Using SPH one-way coupled to DEM to model wet industrial banana screens

■■■. [Display omitted] ► First model to be able to predict slurry flow on a vibrating screen. ► Establishes the nature of the flow behaviour of slurry on vibrating screens. ► Provides understanding of the change in behaviour of screen slurry flow with slurry viscosity. ► Establishes resolution requirements for converged numerical models of slurry flow on screens. Large banana screens with multiple decks are used extensively in the process separation of many valuable export commodities. They are high capacity vibrating screens with a curved profile. Discrete Element Method (DEM) modelling using non-spherical particles has previously provided significant insight into the operation of these dry industrial screens. Here we introduce the use of Smoothed Particle Hydrodynamics (SPH) to model the flow of slurry (water and fine material) through a double deck banana screen. This paper firstly reports on the underlying DEM model of the coarse particulate flow on a full-scale banana screen. We then use Smoothed Particle Hydrodynamics (SPH) to model the transport of fine particle slurry over and through the double deck banana screen. Finally, we combine the DEM with SPH models using a one-way coupling to simulate the effects of adding a slurry flow to coarse particulates on the banana screen.

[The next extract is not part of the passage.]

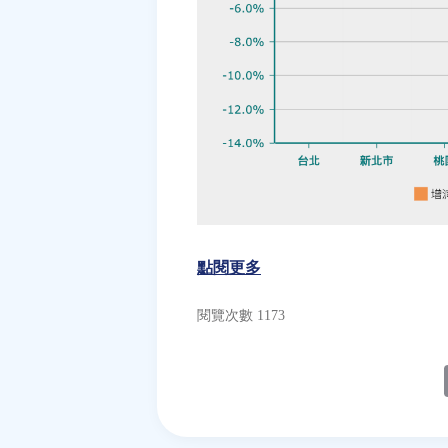
點閱更多
閱覽次數 1173
E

The key outcomes from this study are that; SPH is ideally suited for the high speeds and the high fragmented and filamentary nature of the fluid flow through the screen deck openings; the fluid only (SPH) model of slurry behaves similarly to the DEM approach in that more fluid is screened as the velocity slows, except near the earlier panels on the top deck; and, use of a porous media derived from DEM in one-way coupled approach with SPH produces clear and reasonable changes in fluid structure, separation and wetting of the screens consistent with slurry behaviour. Specifically, the fluid layer was much thicker in the coupled case, with slurry being trapped inside a coarse particle bed and which is sensitive to the fluid viscosity.